A co-owner of a copyrighted work sues for infringement of the work. The court holds that the defendant had been granted a license by another co-owner, not a party, and therefore there was no infringement. The non-party co-owner then sues for copyright infringement in a new suit. Collateral estoppel or not?
“Not,” according to the District Court for the Central District of California. To distill it down a bit, the “Crump plaintiffs” and Dwayne Michael Carter, Jr. (Lil Wayne) were the co-owners of the copyrights in the songs in dispute, which had been used in a documentary film about Carter. Carter was not a party to the first suit (the New York suit) but later brought his own suit for copyright infringement against various parties including Joshua Krause, who worked on the film but was also not a party in the first suit. Krause claimed that the decision in the Crump case precluded the infringement claim in the second suit.

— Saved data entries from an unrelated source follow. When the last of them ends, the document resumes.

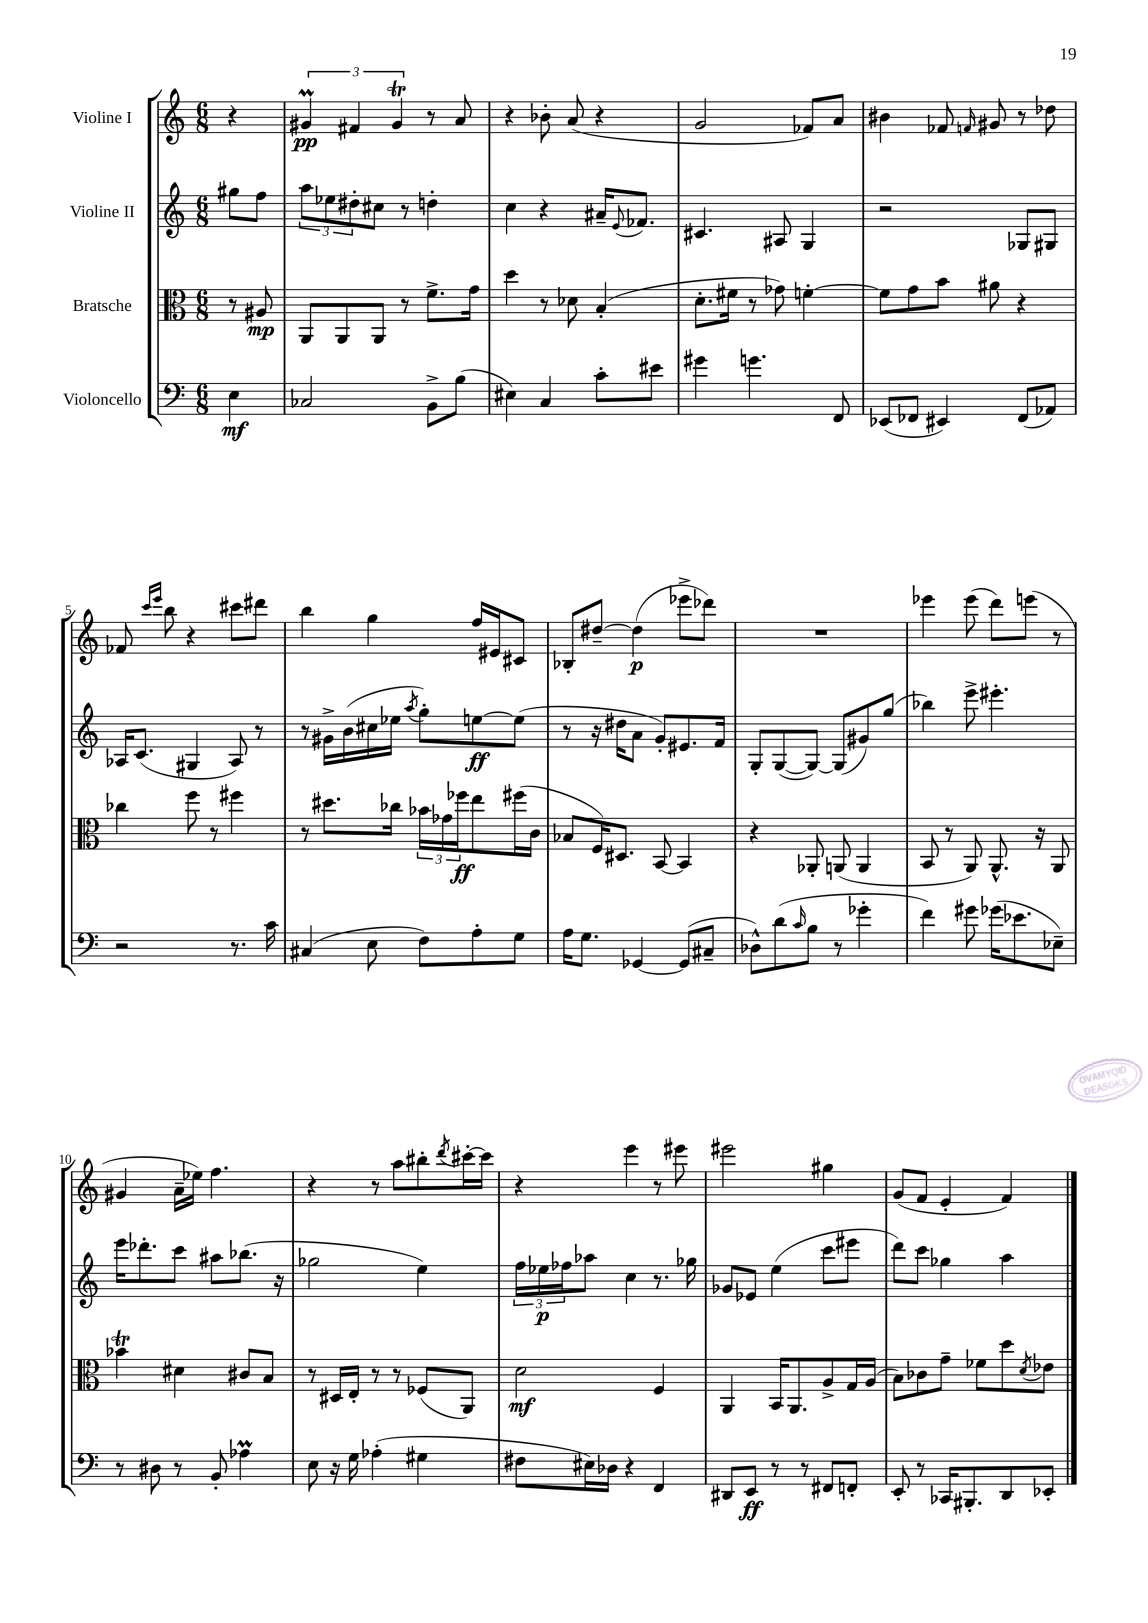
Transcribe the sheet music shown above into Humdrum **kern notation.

**kern	**kern	**kern	**kern
*staff4	*staff3	*staff2	*staff1
*clefF4	*clefC3	*clefG2	*clefG2
*k[]	*k[]	*k[]	*k[]
*M6/8	*M6/8	*M6/8	*M6/8
4E\	8r	8gg#\L	4r
.	8A#/	8ff\J	.
=	=	=	=
2C-/	8AA/L	12aa\L	6g#/
.	.	12ee-\	.
.	8AA/	.	.
.	.	12dd#'\	6f#/
.	8AA/J	8cc#\J	.
.	.	.	6g#/
.	8r	8r	.
8BB^\L	8.f^\L	4dd'\	8r
(8B\J	.	.	8a/
.	16g\Jk	.	.
=	=	=	=
4E#\)	4dd\	4cc\	4r
4C/	8r	4r	8b-'\
.	8d-\	.	(8a/
8c'\L	(4B'/	16a#~/LK	4r
.	.	8qqe/	.
.	.	8.f-/J	.
8e#\J	.	.	.
=	=	=	=
4g#\	8.d'\L	4.c#/	2g/
.	16f#\Jk	.	.
4.g\	8r	.	.
.	8g-\)	8A#/	.
.	[4f'\	4G/	8f-/L)
8FF/	.	.	8a/J
=	=	=	=
(8EE-/L	8f\]L	2r	4b#\
8FF-/J	8g\	.	.
4EE#/)	8b\J	.	8f-/
.	.	.	16qqf/
.	8a#\	.	8g#/
(8FF-/L	4r	8G-/L	8r
8AA-/J)	.	8G#/J	8dd-\
=	=	=	=
2r	4cc-\	16A-/LK	8f-/
.	.	(8.c/J	.
.	.	.	16qqccc/LL
.	.	.	16qqeee/JJ
.	.	.	8bb\
.	8ff\	4G#/	4r
.	8r	.	.
8.r	4ff#\	8A-/)	8ccc#\L
.	.	8r	8ddd#\J
16c\	.	.	.
=	=	=	=
(4C#/	8r	8r	4bb\
.	8.dd#\L	16g#^\LL	.
.	.	(16b\	.
8E\	.	16cc#\	4gg\
.	16cc-\Jk	16ee-\JJ	.
.	.	8qaa/	.
8F\L)	24b-\LL	8gg'\L)	.
.	24g-\	.	.
.	24ff-\J	.	.
8A'\	8ee\	[8ee\	16ff/LL
.	.	.	16e#/J
8G\J	(16ff#\L	(8ee\]J	8c#/J
.	16c\JJ	.	.
=	=	=	=
16A\LK	8B-/L	8r	8B-'/L
8.G\J	.	.	.
.	16F/K)	16r	[8dd#~/J
.	8.D#/J	16dd#\LK	.
[4GG-/	.	8a\J	(4dd#\]
.	[8BB/	8g'/L)	.
(8GG-/]L	4BB/]	8.e#/	8eee-^\L
8C#~/J	.	.	8ddd-\J)
.	.	16f/Jk	.
=	=	=	=
8D-^^\L)	4r	8G'/L	2.r
(8d\	.	([8G/	.
16qqc/	.	.	.
8B\J	8AA-'/	8G/_J)	.
8r	(8AA/	(8G/]L	.
4g-'\	4AA/	8g#/)	.
.	.	(8gg/J	.
=	=	=	=
4f\)	8BB/	4bb-\)	4eee-\
.	8r	.	.
8g#\	8AA/)	8eee^\	(8eee-\
(16g-\LK	8.AA^^/	4.eee#'\	8ddd\L)
8.e-\	.	.	.
.	.	.	(8eee\J
.	16r	.	.
8E-~\J)	8AA/	.	8r
=	=	=	=
8r	4b-\	16eee\LK	4g#/
.	.	8.ddd-'\	.
8D#\	.	.	.
8r	4d#\	8ccc\J	16a~\LL
.	.	.	16ee-\JJ)
8BB'/	.	8aa#\L	4.ff\
4A-\	8c#/L	(8.bb-\J	.
.	8B/J	.	.
.	.	16r	.
=	=	=	=
8E\	8r	2gg-\	4r
16r	16D#/LL	.	.
16G\	16E'/JJ	.	.
(4A-'\	8r	.	8r
.	8r	.	8aa\L
4G#\	(8F-/L	4ee\)	8bb#'\
.	.	.	8qddd/
.	8AA/J)	.	[16ccc#'\L
.	.	.	16ccc#\]JJ
=	=	=	=
8F#\L	2d\	24ff\LL	4r
.	.	24ee-\	.
.	.	24ff-\J	.
16E#\L)	.	8aa-\J	.
16D-\JJ	.	.	.
4r	.	4cc\	4eee\
4FF/	4F/	8.r	8r
.	.	.	8eee#\
.	.	16gg-\	.
=	=	=	=
8DD#/L	4AA/	8g-/L	2eee#\
8EE/J	.	8e-/J	.
8r	16BB/LK	(4ee\	.
.	8.AA/	.	.
8r	.	.	.
8FF#/L	8A^/	8ccc\L	4gg#\
8FF'/J	16G/L	8eee#\J	.
.	(16A/JJ	.	.
=	=	=	=
8EE'/	8B\L)	8ddd\L)	(8g/L
8r	8c-\	8ccc\J	8f/J
16CC-/LK	8g~\J	4gg-\	4e'/
8.BBB#'/	.	.	.
.	8f-\L	.	.
8DD/	8dd\	4aa\	4f/)
.	8qd/	.	.
8EE-'/J	8e-\J	.	.
==	==	==	==
*-	*-	*-	*-
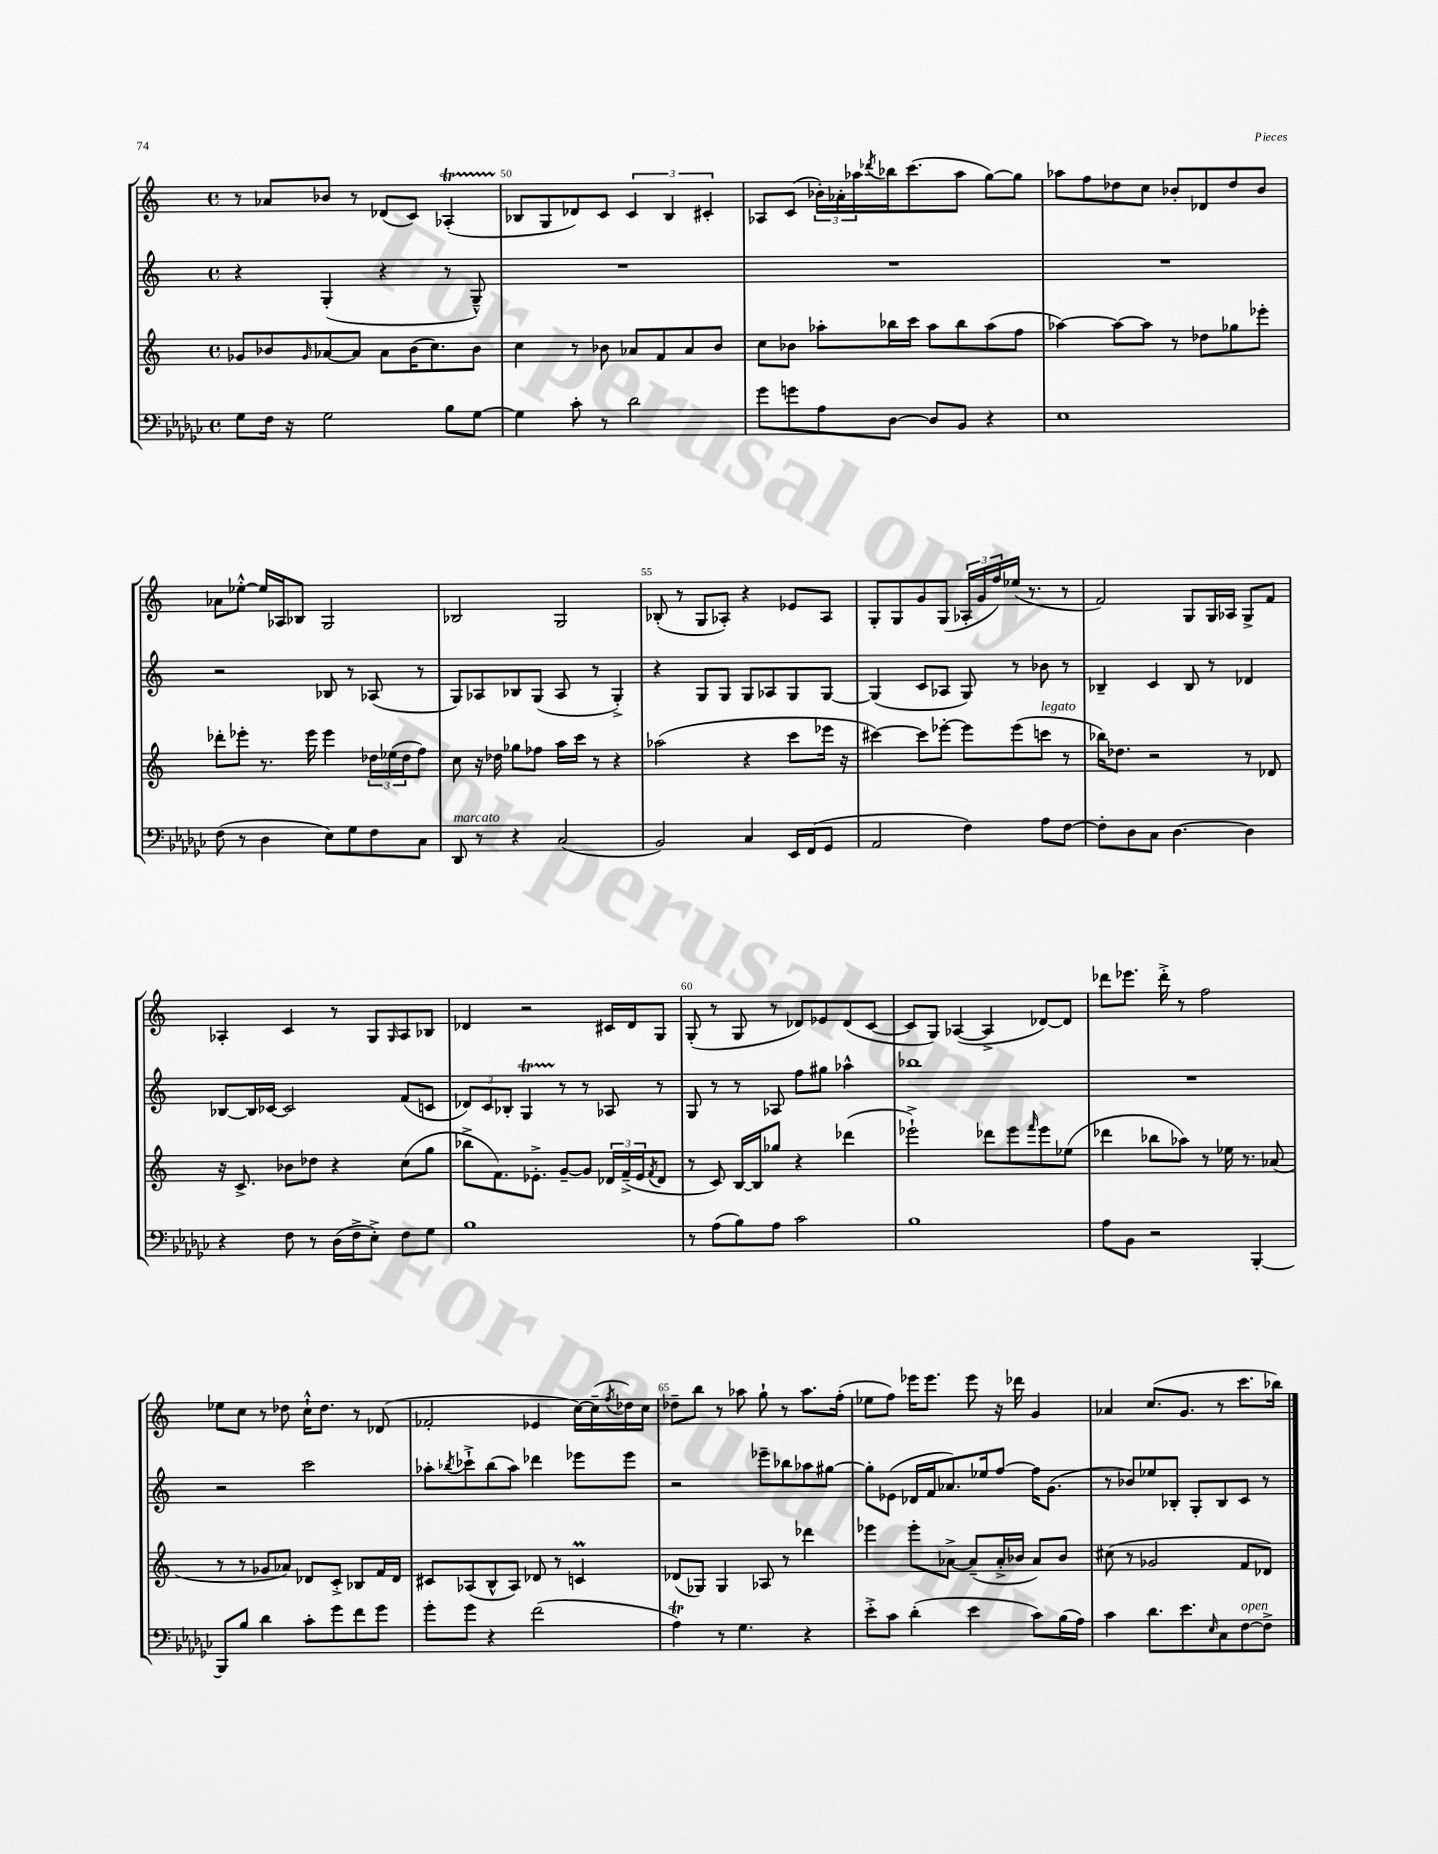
<<
\new StaffGroup <<
\new Staff = "s0" {
    \clef treble \key c \major \defaultTimeSignature \time 4/4
    r8 aes'8 bes'8 r8 des'8( c'8) aes4-.\startTrillSpan( |
    bes8\stopTrillSpan g8 des'8) c'8 \tuplet 3/2 { c'4 bes4 cis'4-. } |
    aes8 c'8( \tuplet 3/2 { bes'16-.) aes'16-. aes''16 } \acciaccatura { des'''8 } bes''16 c'''8.( aes''8 g''8~) g''8 |
    aes''8 f''8 des''8 c''8 bes'8-. des'8 des''8 bes'8 |
    aes'8 ees''8~-.-^ ees''16 aes16 bes8 g2 |
    bes2 g2 |
    bes8-.( r8 g8 aes8-.) r4 ees'8 aes8 |
    g8-. g8 g'8 g8( \tuplet 3/2 { aes16-. g'16 f''16) } ees''16( r8. r8 |
    f'2) g8 g16 aes16 g8-> f'8 |
    aes4-. c'4 r8 g8 \grace { g16 } aes8 bes8 |
    des'4 r2 cis'16 des'16 g8 |
    g8-.( r8 g8 r8 des'8) ees'8 des'8( c'8~ |
    c'8 g8) aes4~( aes4-> des'8~) des'8 |
    des'''8 ees'''8. des'''16-.-> r8 f''2 |
    ees''8 c''8 r8 des''8 c''16-!-^ des''8. r8 des'8( |
    fes'2-. ees'4 c''16~) c''16--( \acciaccatura { f''8 } des''16) c''16 |
    des''8-- b''8 r8 aes''8 g''8-! r8 aes''8. f''16-.( |
    ees''8 f''8) ees'''16 ees'''8. ees'''8 r16 des'''16 g'4 |
    aes'4 c''8.( g'8. r8 c'''8. bes''16) \bar "|." |
}
\new Staff = "s1" {
    \clef treble \key c \major \defaultTimeSignature \time 4/4
    r4 g4-.( r4 r8 g8---^) |
    R1 |
    R1 |
    R1 |
    r2 bes8 r8 aes8( r8 |
    g8) aes8 bes8 g8( aes8 r8 g4-.->) |
    r4 g8 g8 g8 aes8 g8 g8~ |
    g4( c'8 aes8 g8) r8 bes'8 r8 |
    bes4-- c'4 bes8 r8 des'4 |
    bes8~ bes16 ces'16~ ces'2 f'8( c'8 |
    \tuplet 3/2 { des'8) c'8 bes8-. } g4\startTrillSpan r8\stopTrillSpan r8 aes8 r8 |
    g8 r8 r8 aes8 f''8 gis''8 aes''4-^ |
    bes''1 |
    R1 |
    r2 c'''2 |
    aes''8-. \acciaccatura { bes''8 } ces'''8-!-> bes''8( aes''8) des'''4 ees'''8 ees'''8 |
    r2 ees'''8-- bes''8 aes''8 gis''8~ |
    gis''8-. ees'8( des'16 f'16 aes'8.) ees''16 f''8~ f''16 g'8.( |
    r8 bes'8) ees''8 bes8-. g8-. bes8 c'8 r8 \bar "|." |
}
\new Staff = "s2" {
    \clef treble \key c \major \defaultTimeSignature \time 4/4
    ges'8 bes'8 \grace { ges'16 } aes'8~ aes'8 aes'8 bes'16( c''8.) bes'8 |
    c''4 r8 bes'8 aes'8 f'8 aes'8 bes'8 |
    c''8 bes'8 aes''8-. bes''16 c'''16 aes''8 bes''8 aes''8( f''8 |
    aes''4~) aes''8~ aes''8 r8 des''8 ges''8 ees'''8-. |
    des'''8-. ees'''8-. r8. ees'''16 ees'''4 \tuplet 3/2 { des''16 ees''16( des''16 } f''8) |
    c''8 r16 des''16 ges''8 fes''8 a''16 c'''16 r8 r4 |
    aes''2( r4 c'''8 ees'''16 r16 |
    cis'''4~) cis'''8 ees'''8~-. ees'''8 ees'''8( c'''8^\markup { \italic "legato" } r8 |
    bes''16) des''8. r2 r8 des'8 |
    r16 c'8.-> bes'8 des''8 r4 c''8( g''8 |
    bes''8-> f'8.) ees'8.-.-> g'8~-- g'8 \tuplet 3/2 { des'16 f'16--->( ees'16 } \acciaccatura { f'8 } des'8 |
    r8 c'8) b16~ b16 ges''8 r4 des'''4( |
    ees'''2-!->) des'''8 ees'''8 \grace { f'''16 } ees'''8 ees''8( |
    des'''4 bes''8 aes''8) r8 ees''16 r8. aes'8( |
    r8 r8 ges'8 aes'8) des'8 c'8-.-> bes8 f'16 des'16 |
    cis'8 aes8( b8-^ aes8) des'8 r8 c'4\prall |
    des'8( ges8) ges4 aes8 r8 des'''4 |
    ees'''4 ees'''8-. aes'8~-> aes'8--( aes'16-.-> bes'16 aes'8) bes'8 |
    cis''8( r8 ges'2 f'8 des'8) \bar "|." |
}
\new Staff = "s3" {
    \clef bass \key ges \major \defaultTimeSignature \time 4/4
    ges8 f16 r16 ges2 bes8 ges8~ |
    ges4 ces'8-. r8 des'2 |
    ges'8 g'8 aes8 des8~ des8 bes,8 r4 |
    ees1 |
    f8( r8 des4 ees8) ges8 f8 ces8 |
    des,8^\markup { \italic "marcato" } r8 r4 ces2( |
    bes,2) ces4 ees,16 f,16( ges,8 |
    aes,2 f4) aes8 f8~ |
    f8-. des8 ces8 des4.~ des4 |
    r4 f8 r8 des16( f16-> ees8-.->) f8 ges8 |
    bes1 |
    r8 aes8( bes8) aes8 ces'2 |
    bes1 |
    aes8 bes,8 r2 bes,,4~-. |
    bes,,8 bes8 des'4 ces'8-. ges'8 f'8 ges'8 |
    ges'8-. ges'8 r4 f'2( |
    aes4\trill) r8 ges4. r4 |
    ees'8-.-> ces'8 des'4-.( ees'4 ces'8) bes16( aes16) |
    ces'4 des'8. ees'8. \grace { ees16 } ces8 f8~^\markup { \italic "open" } f8-> \bar "|." |
}
>>
>>
\layout { \context { \Score currentBarNumber = #49 \override BarNumber.break-visibility = ##(#f #t #t) barNumberVisibility = #(every-nth-bar-number-visible 5) } }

First a review of collateral estoppel:
|Collateral estoppel precludes the retrying of an issue previously determined by a “valid and final judgment.” The doctrine of collateral estoppel both “protect[s] litigants from the burden of relitigating an identical issue with the same party or his privy and promot[es] judicial economy.”When applying collateral estoppel to cases arising under California or federal law, courts must find that (1) the issue decided in the previous proceeding is identical to the current issue; (2) there was final judgment on the merits in the first proceeding; and (3) the party seeking to relitigate the issue was a party or privy to the first proceeding.|
The question was whether Carter was privy to the New York suit. The court described six circumstances by which a non-party might be bound by a prior decision:
|(1) a nonparty agrees to be bound by the determination of issues in another proceeding; (2) a substantive legal relationship exists, binding the parties (traditional privity); (3) adequate representation by a party to the suit holding the same interests as a nonparty; (4) a nonparty assumes control of the litigation in which that judgment was rendered; (5) a nonparty to previous litigation brings suit as “the designated representative” of a party to the prior action; or (6) a special statutory scheme “expressly foreclos[es] successive litigation by nonlitigants.”|
Here, Krause argued that the co-ownership created traditional privity between Carter and the Crump plaintiffs, but the court disagreed. It was a question of first impression, so the court looked to Davis v. Blige for guidance. Davis v. Blige is a Second Circuit case which held that a settling co-owner could not retroactively grant a license and extinguish claims by non-settling co-owners. Similarly here, the court held that applying collateral estoppel would “effectively allow one co-owner to rob another co-owner’s own right to sue for an accrued cause of action by being the first to the courthouse steps.” Krause’s claim under circumstance (3) above also failed.
While some disagree* with Davis v. Blige, the concept seems right in application in this case. Who better to litigate whether a license was granted that the supposed grantor?
Young Money Enter., LLC v. Digerati Holdings, LLC, No. 2:12-cv-07663-ODW(JCx) (C.D. Cal. Nov. 15, 2012).